Public Option Fading?

   Posted by: Robert    in News, Politics

Saw an article today saying that the Obama administration may be backing off its push for a public option in health care.  If this is true, it is good news.  But it makes me a bit nervous to see conservatives talking this up as some kind of victory.  As I posted in the comments section of another blog:

Without having done a lot of research, I can think of a few things to consider:

  1. Depending on how the thing is set up, there may still be increased federal involvement. One article talks about government insurance whenever there are fewer than two private alternatives, and Schumer has said that he feels any co-op would need to achieve the same goals as the public option.
  2. The co-op would probably need to be started by the federal government, probably with federal dollars. As we saw with the car companies, when the federal government gives money away, it thinks it owns the thing it gave money to. How independent is a federally funded co-op really going to be?
  3. If these were such a good idea, why hasn’t private industry created its own co-op system yet?
  4. The public option is only part of the government’s health care plans.
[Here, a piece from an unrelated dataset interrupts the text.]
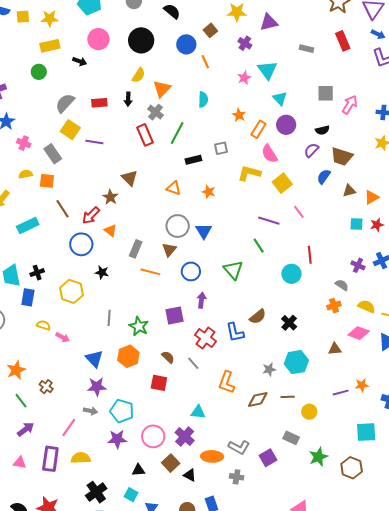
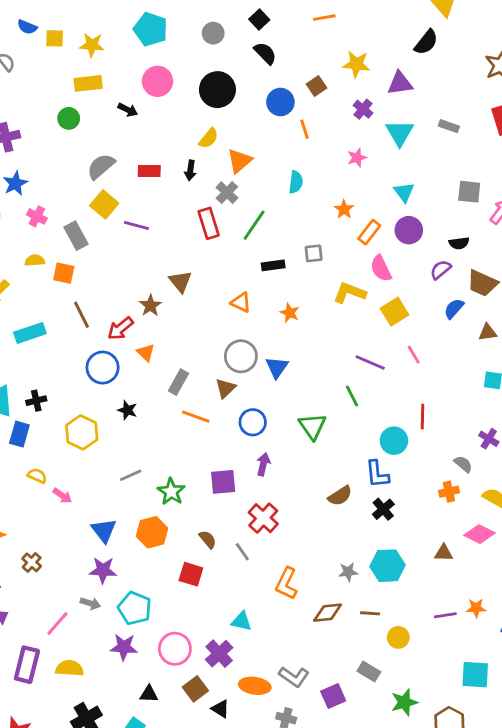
cyan triangle: (267, 70) -> (400, 133), moved
gray line: (109, 318) -> (131, 475), turned 56
blue L-shape: (235, 332) -> (377, 474), moved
A co-op may kill that, but it won’t keep the government from expanding its reach in other ways.
  5. To me, it feels like socialized health care on an installment plan. They reached too far, and are now willing to make concessions and meet in the middle. If this passes, expect the next health care go-around to focus explicitly on single-payer, with concessions to get us back to about what we’ve rejected today.

With the left apparently on the run, now is the time to press the attack.  When fighting Medusa, one does not quit after removing only the first snake.